Fortunately, he had Chaz. “Insecurity” wasn’t really part of that man’s vocabulary. Chaz held his reality badge up high in the air and shouted, “Guess what, everyone. Y’all ain’t real!”

He sauntered forward, holding the badge and pointing it one way, then the other, grinning like he’d just won the lottery. Most people who saw it, they stopped and got that glassy look. Gina Gutierrez dropped her cup of coffee, which sent a spray into the air as it struck the floor. Marco’s jaw hung open, then he patted at his body as if trying to prove to himself that he was real.

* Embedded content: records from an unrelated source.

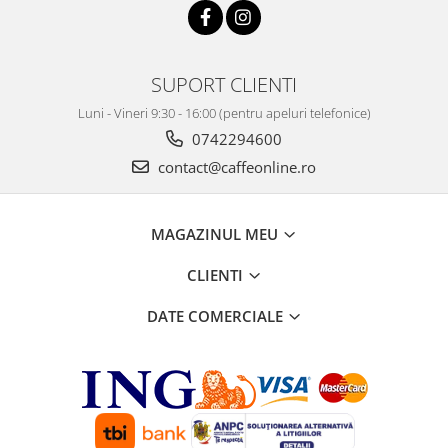
SUPORT CLIENTI
Luni - Vineri 9:30 - 16:00 (pentru apeluri telefonice)
0742294600
contact@caffeonline.ro
MAGAZINUL MEU
CLIENTI
DATE COMERCIALE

Davis followed his partner, feeling an initial stab of pain for the officers who saw the badge. Then his empathy was consumed by memories of the last time he’d come into this room, in the real world. Gina had looked at him as if he were a rat slinking into the middle of a wedding feast. Marco had refused to speak to him.

People swarmed around tables, popping up from behind cubicles—each one wanting to see the badge for themselves. There was no reason for Chaz to display it as he did, held over his head for all to see. They could have been surgical, moved right to Maria’s cubicle, showed her the badge and gotten information without making a fuss. That was the sort of thing they were supposed to do. Fewer Deviations.

Davis didn’t chide his partner. Maybe those Deviations would stop Warsaw at 20:17 from happening, which was something a part of him really, really wanted.